Monday, 31 December 2012

As The New Year Beckons; What Awaits

As I'm typing this during the last hours of the year 2012 it's hard not to compare the situation I was in a year ago with today. The main feeling accompanying this comparison is one of exhausted, but minor satisfaction. The points where it mattered the most, such as my struggle against the Dutch hospitals and associated, as well as my personal living situation have improved considerably. My intersex condition has been acknowledged, I got my legal gender changed and I now have one of the best Dutch personal damages lawyers representing me in the case against the Dutch hospitals. This lawyer, Yme Drost, has recognized that my basic human rights have been infringed upon through the treatment by Dutch physicians and psychologists.
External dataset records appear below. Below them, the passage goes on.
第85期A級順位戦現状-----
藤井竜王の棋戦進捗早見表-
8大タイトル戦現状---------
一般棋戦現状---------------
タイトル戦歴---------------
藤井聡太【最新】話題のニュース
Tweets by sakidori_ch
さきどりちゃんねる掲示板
I am now also living on my own together with a girlfriend, Joanna, whom I love with all my heart. None of those things I could have expected early this year. So many times things seemed to be going lopsided and I can not count the number of times that I just broke down for no apparent reason and was ready to just give up on everything. My mom above all is beyond relieved that things have turned out like this, having had to support me from early 2011 on after things went so horribly wrong in January that year.

To be fair I see this period mostly as a bit of a breathing period. It's going to be a harrowing time financially next year as well as in other areas, as big decisions will have to be made and solutions found for other issues. I still have one more surgery to go, for which I haven't found a surgeon yet due to once again my unique physiology. The legal case against the Dutch hospitals will begin in earnest in February of 2013 as the first hearing by the medical disciplinary commission against the VUmc's gender team will take place in that month. The outcome of this is everything but certain. There's also the thousands of Euros kept hostage by my insurance company, Unive, which they refuse to pay to cover the expenses I have made for hair-removal due to my intersex condition. Again the discrimination also displayed by Dutch hospitals - among others - seems to play a major role here.

Intersex as a taboo in the Netherlands, and of course outside it. It's going to be one of the central items for me in 2013 and hopefully for the world media as well. With me having gained a foothold in the media with the possibility of a documentary being made about intersex featured around my story, it seems as though times may finally be changing after all of the struggles the past eight years. Hopefully 2013 will be the year that this taboo vanishes for ever.

Making up the balance, and looking back at the blog post I wrote about a year ago, I'd say that I have become more hopeful, stronger and in many ways even more mature than before. I also realize all too well that I'm at most half-way on the path which needs to be traveled in order to reach the end of this nightmare I found myself in due to the simple act of being born into a backwards, Calvinistic and intolerant society and country.

I sincerely hope that my girlfriend and I can say farewell to the country of the Netherlands before 2013 ends. My girlfriend has gone through many layers of Hell starting in her early youth, caused by her direct family and worsened by the so-called child-protection services in the Netherlands. Even now she can find virtually no support or recognition in this country for everything she had to endure physically, emotionally and otherwise. In many ways our stories are parallels of each other, featuring the same uncaring attitudes of Dutch health- and other types of care, not to mention the closed-off nature of Dutch society. It's time we started living in a country where those who do not fit into narrow labels are treated like actual human beings.

Consider this to be our new year's resolution.